It might be me, but I just don't feel the PC platform is comparable enough in market philosophy to consoles to even warrant concern behind "Xbox exclusives" making their way to both services instead of just the one.
Microsoft/Sony/Nintendo exclusives make sense as business as you the customer are buying into a locked hardware ecosystem financed and controlled by the parent company. You adhere to their rules, their services, their design, and in return receive access to buying exclusive software. Buying an Xbox/PlayStation/WiiU is like buying a hardware license to further purchase very specific software. Ergo the bread and butter of this business, that being gaming hardware, is to provide said software as exclusives to tempt a long term investment in the hardware itself.
The reality is that PC is not comparable as it is not a locked or controlled ecosystem by nature. Specific services within the PC ecosystem can be locked and controlled, but that's the point; they're optional and this itself is the competitive business. Sony/Microsoft/Nintendo compete with hardware space via software. The PC business is different, and instead publishers generally compete with services via software. And these services can be applied to any number of hardware configurations and designs that do not benefit the service provider/publisher with a monetary return.
Microsoft wants you to buy Quantum Break on Xbox One, because the assumption is that if you buy an Xbox One you probably game a lot on consoles, and they want you gaming in their console instead of the similar PlayStation 4 ecosystem, given a majority of software is a crossover between the two.

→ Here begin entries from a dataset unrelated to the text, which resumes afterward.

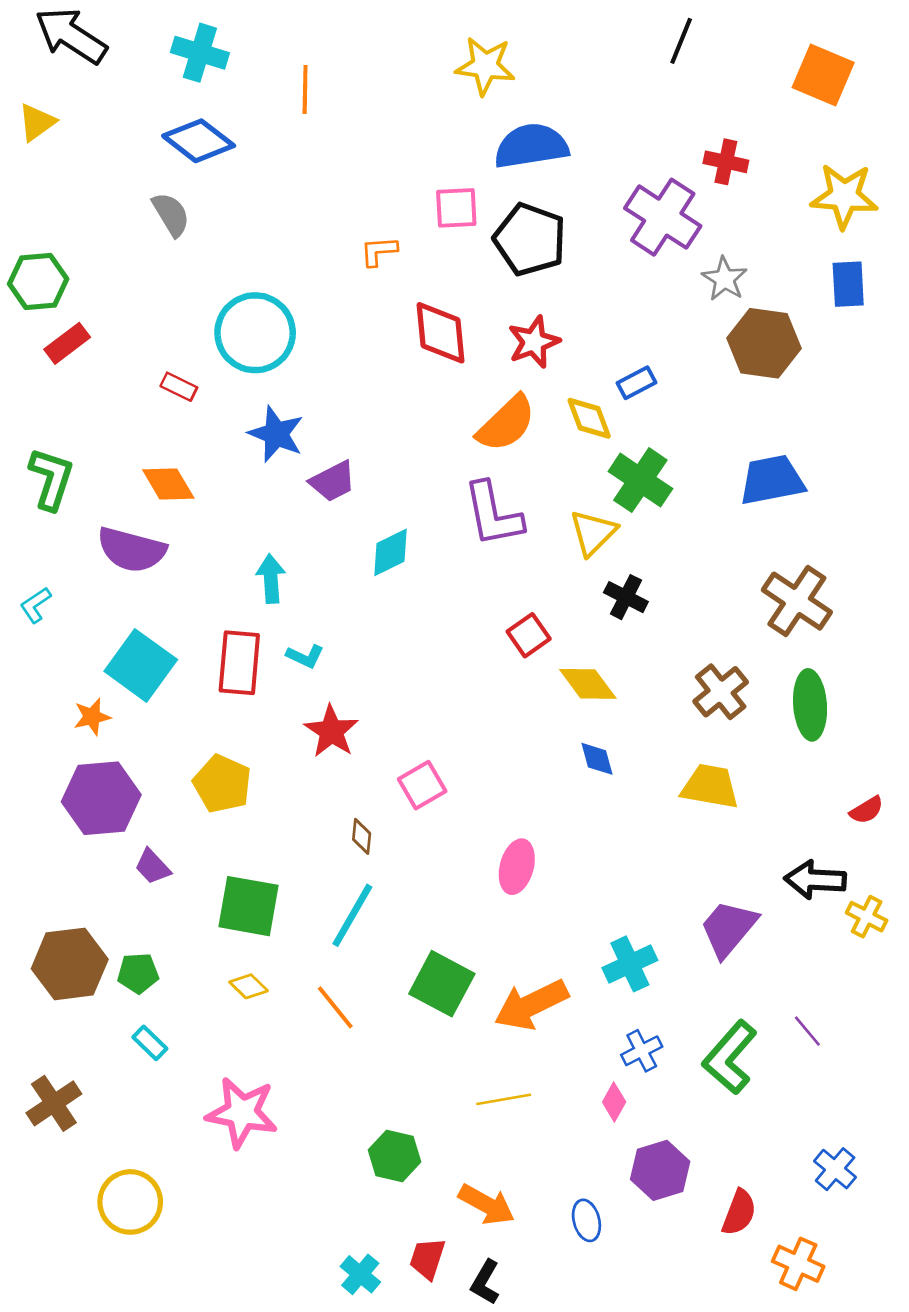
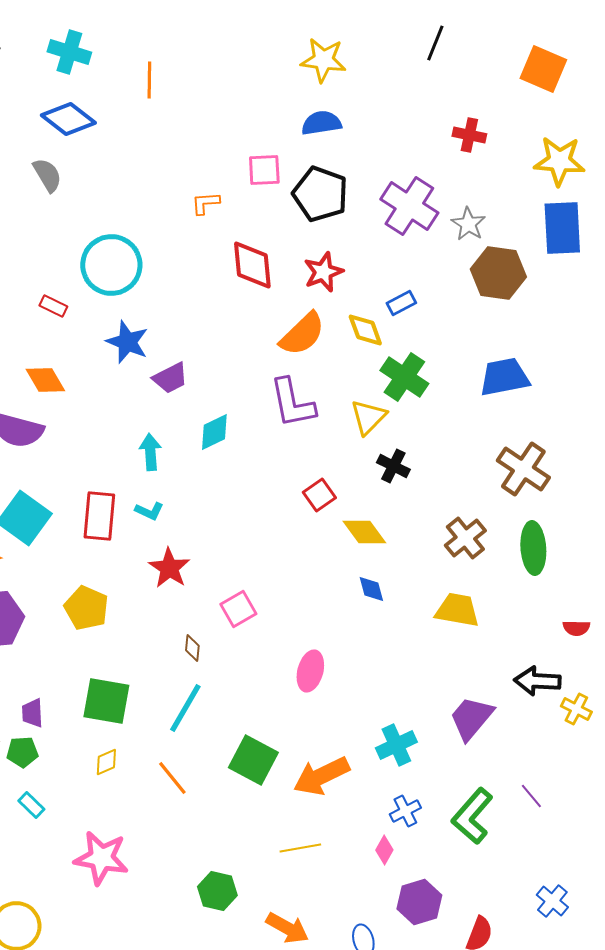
yellow star: (485, 66) -> (323, 60), moved
blue semicircle: (531, 146) -> (321, 123), size x0.7
purple cross: (663, 217) -> (409, 206), moved
blue rectangle: (848, 284) -> (562, 228), size x1.5
cyan arrow: (271, 579) -> (150, 452), moved
red semicircle: (867, 810) -> (576, 628), turned 32
purple trapezoid: (153, 867) -> (32, 713), moved, turned 40
yellow diamond: (249, 986) -> (106, 762), turned -68

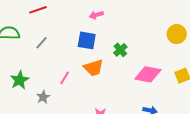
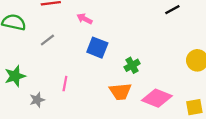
pink arrow: (96, 15) -> (85, 19), moved, turned 32
orange trapezoid: (94, 68) -> (120, 91), moved
pink line: (65, 78) -> (65, 84), turned -32

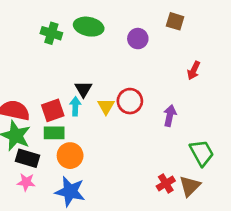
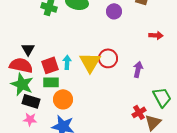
red arrow: (194, 70) -> (156, 35), turned -112
black triangle: (83, 89) -> (28, 49), moved
yellow triangle: (106, 106) -> (90, 62), size x1.6
red cross: (166, 183) -> (139, 112), moved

Meanwhile people who game primarily on PC generally don't see the consoles as competitors, but instead a separate ecosystem. They might buy an Xbox One exclusively to play Quantum Break, but that's likely going to be where it begins and ends, sans other Xbox One exclusives. In short, they won't buy into the entire console software ecosystem, as they're already invested in one.
By providing "Xbox One exclusive" games on PC they are competing as a service, not as a platform, in an ecosystem that is all about services and not platforms.